Auf wenig Gegenliebe in der Politik und Öffentlichkeit stoßen dann Ende der neunziger Jahre die Positionen der Roten Flora zur Drogenpolitik im Schanzenviertel. Die Flora richtet einen Druckraum ein und bezieht damit praktisch Stellung zum Umgang mit den Junkies. Trotzdem wird die Drogeneinrichtung „Fixstern“ am Schulterblatt geschlossen und es gibt Polizeieinsätze, die die Junkies vertreiben sollen, um das Viertel nach der Logik der Politiker aufzuwerten.

Im Bürgerschaftswahlkampf 2001 macht CDU-Bürgermeisterkandidat Ole von Beust die Rote Flora zum Thema. Er kündigt an, für den Fall eines CDU-Wahlsieges den „rechtfreien Raum“ räumen zu lassen. Um den Konservativen das Thema „Rote Flora“ zu nehmen, verkauft der damals rot-grüne Senat das Gebäude im Frühjahr 2001 an den Kulturmäzen und Investor Klausmartin Kretschmer. Bis dato hat es nie einen direkten Kontakt zwischen den Rotfloristen und Kretschmer gegeben.

● Bereitgestelltes Material:

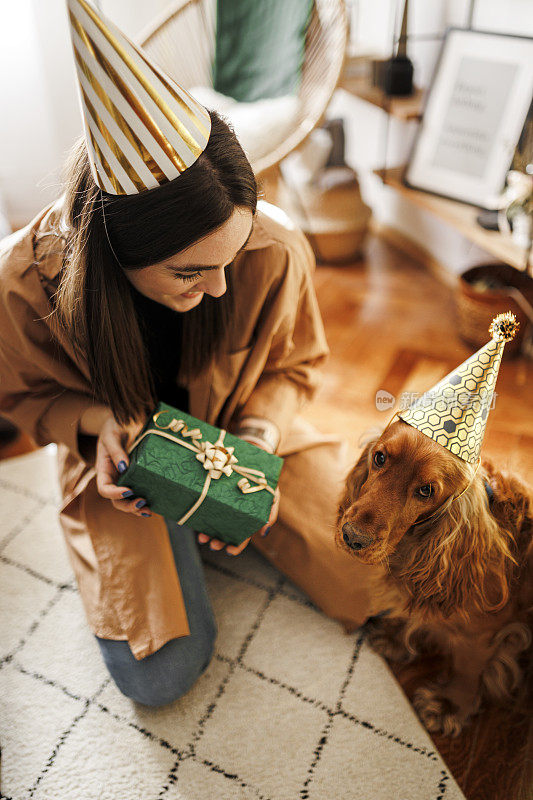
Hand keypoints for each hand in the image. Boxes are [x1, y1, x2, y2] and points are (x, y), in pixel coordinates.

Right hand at [95, 414, 150, 516]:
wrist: (124, 421)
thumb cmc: (114, 426)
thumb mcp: (112, 435)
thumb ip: (116, 451)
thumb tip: (124, 468)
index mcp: (104, 470)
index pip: (104, 489)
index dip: (114, 493)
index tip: (128, 490)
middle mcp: (114, 478)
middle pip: (116, 500)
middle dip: (128, 505)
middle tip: (142, 503)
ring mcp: (126, 480)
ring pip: (128, 501)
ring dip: (137, 508)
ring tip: (149, 511)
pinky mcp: (138, 477)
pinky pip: (140, 492)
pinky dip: (147, 500)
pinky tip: (156, 504)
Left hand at [196, 433, 280, 554]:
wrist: (252, 449)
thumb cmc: (264, 474)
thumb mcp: (272, 492)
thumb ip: (271, 511)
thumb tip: (264, 532)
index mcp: (248, 514)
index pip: (244, 534)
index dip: (237, 545)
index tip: (229, 551)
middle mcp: (235, 510)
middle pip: (226, 530)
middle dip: (219, 540)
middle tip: (211, 544)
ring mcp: (223, 501)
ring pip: (214, 520)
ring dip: (208, 531)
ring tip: (202, 537)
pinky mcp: (213, 490)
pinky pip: (206, 504)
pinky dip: (201, 513)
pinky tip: (195, 520)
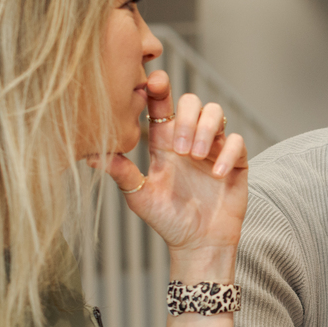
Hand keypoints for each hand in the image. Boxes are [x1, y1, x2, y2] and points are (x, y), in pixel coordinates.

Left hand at [95, 71, 247, 278]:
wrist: (197, 244)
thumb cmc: (167, 220)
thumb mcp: (139, 196)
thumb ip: (121, 172)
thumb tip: (91, 156)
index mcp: (163, 142)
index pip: (161, 104)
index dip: (159, 87)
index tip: (154, 82)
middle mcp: (189, 139)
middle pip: (192, 101)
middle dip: (187, 118)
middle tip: (181, 149)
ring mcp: (214, 148)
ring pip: (216, 113)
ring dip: (206, 130)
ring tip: (197, 157)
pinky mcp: (235, 162)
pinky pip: (237, 142)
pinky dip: (227, 153)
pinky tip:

● Aufgabenstellung:
Entnimm dem Text über die Rote Flora den Abschnitt von „Im Bürgerschaftswahlkampf 2001“ bis „und Kretschmer gegeben.“ im genauen Wortlaut.

● Ergebnis:
Im Bürgerschaftswahlkampf 2001 macht CDU-Bürgermeisterkandidat Ole von Beust die Rote Flora zum Thema. Er kündigt an, für den Fall eines CDU-Wahlsieges den „rechtfreien Raum“ räumen zu lassen. Um den Konservativen das Thema „Rote Flora“ zu nehmen, verkauft der damals rot-grüne Senat das Gebäude im Frühjahr 2001 an den Kulturmäzen und Investor Klausmartin Kretschmer. Bis dato hat es nie einen direkten Kontakt zwischen den Rotfloristen und Kretschmer gegeben.